_Data for processing_.
★ ★ ★ ★ ★
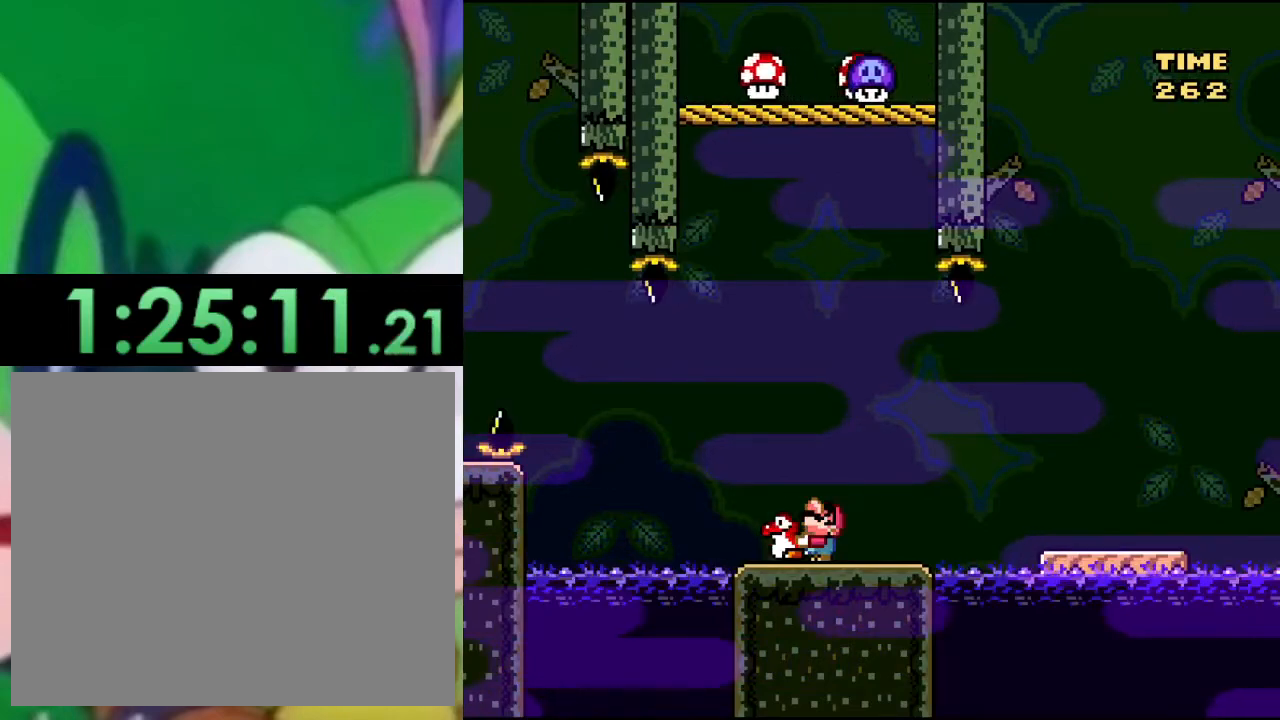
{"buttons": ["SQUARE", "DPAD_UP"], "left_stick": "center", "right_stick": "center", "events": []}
★ ★ ★ ★ ★
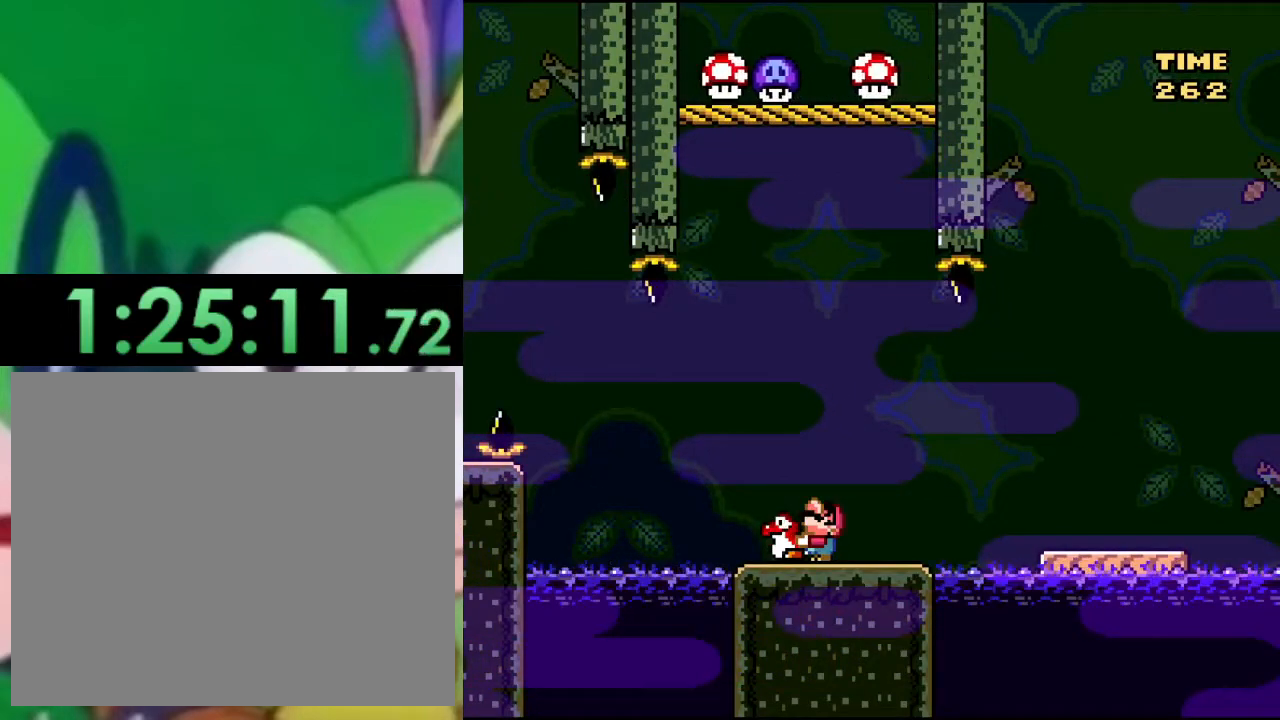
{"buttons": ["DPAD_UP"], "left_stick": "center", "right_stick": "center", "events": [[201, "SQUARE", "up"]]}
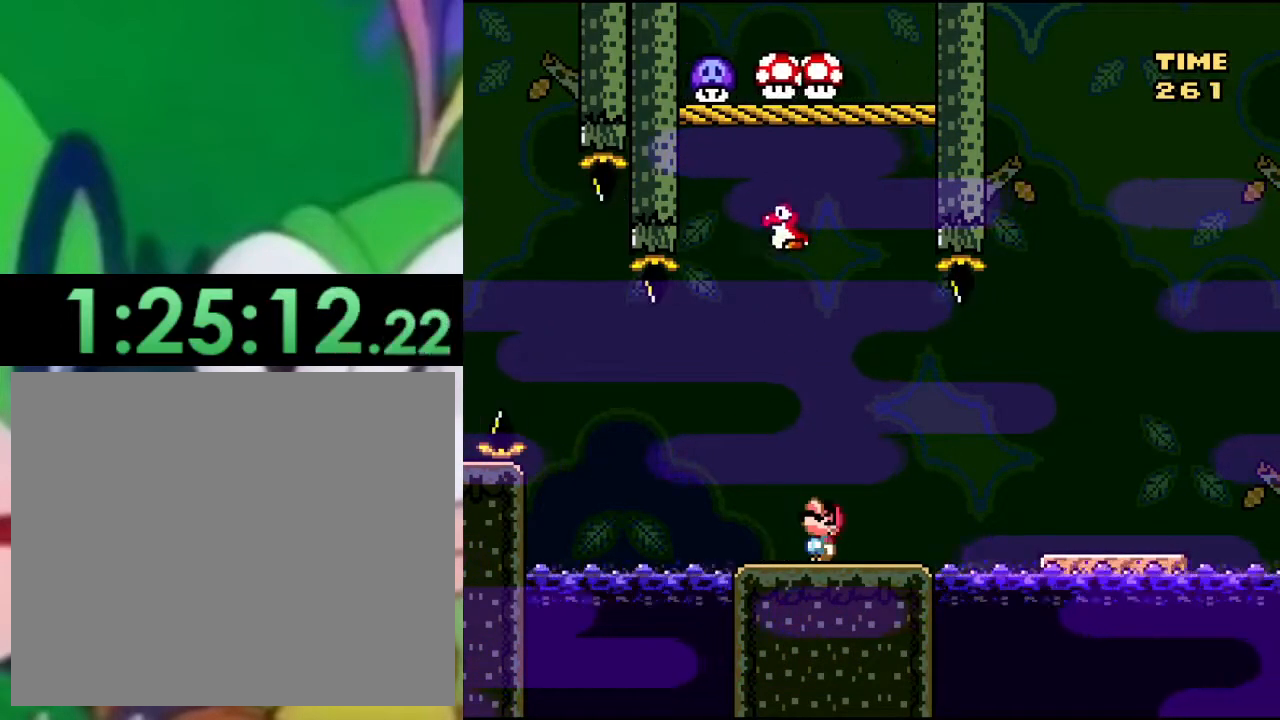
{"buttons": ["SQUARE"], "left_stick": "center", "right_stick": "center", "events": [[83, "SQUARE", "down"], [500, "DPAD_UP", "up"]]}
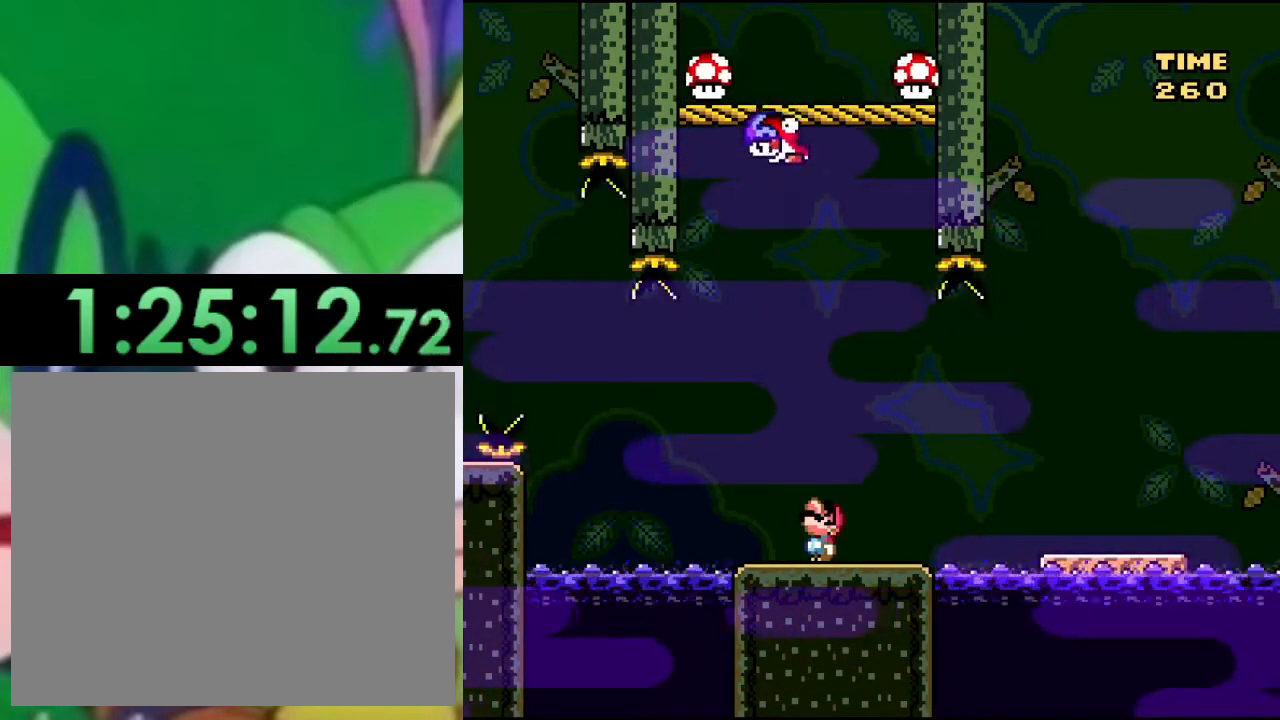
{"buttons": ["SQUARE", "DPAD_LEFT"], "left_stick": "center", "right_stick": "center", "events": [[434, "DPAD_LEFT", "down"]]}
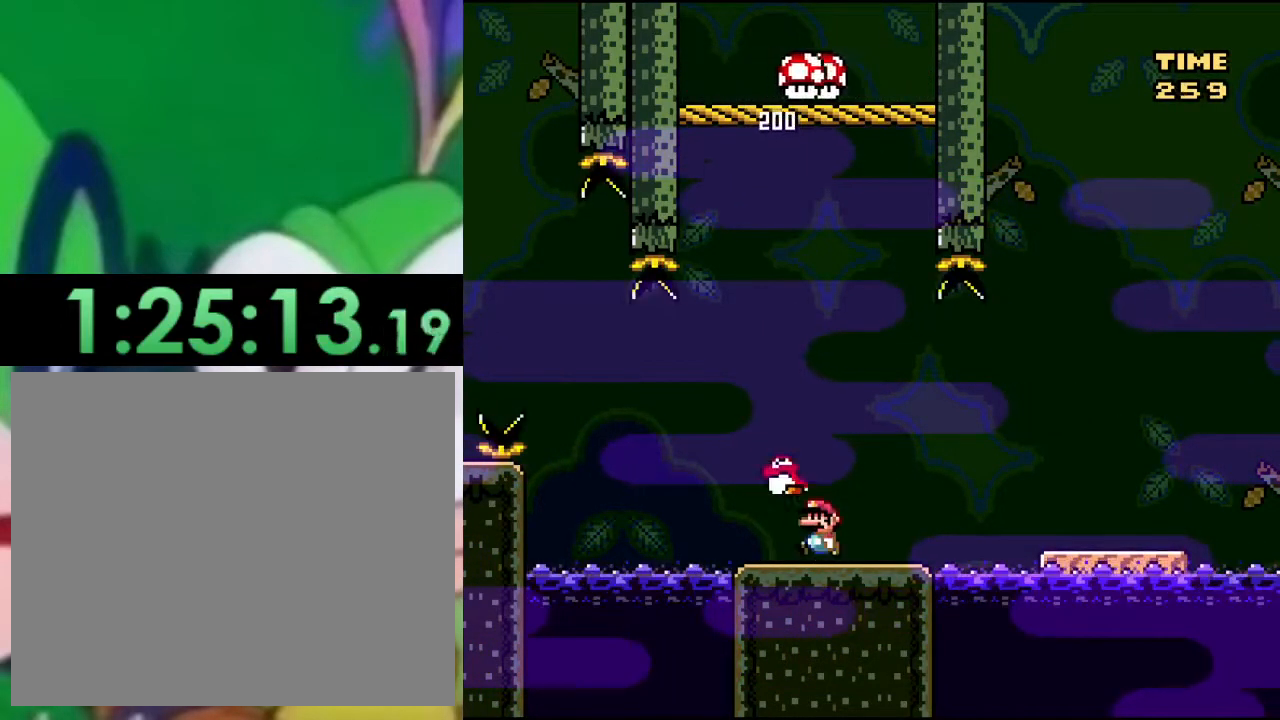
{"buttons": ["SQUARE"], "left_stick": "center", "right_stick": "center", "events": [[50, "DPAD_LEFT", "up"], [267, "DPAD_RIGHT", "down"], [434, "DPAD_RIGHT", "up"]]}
★ ★ ★ ★ ★
_Required work_.
In the entries above, how many lines include the word "down"? Only the number should be given.

_Reply_.
3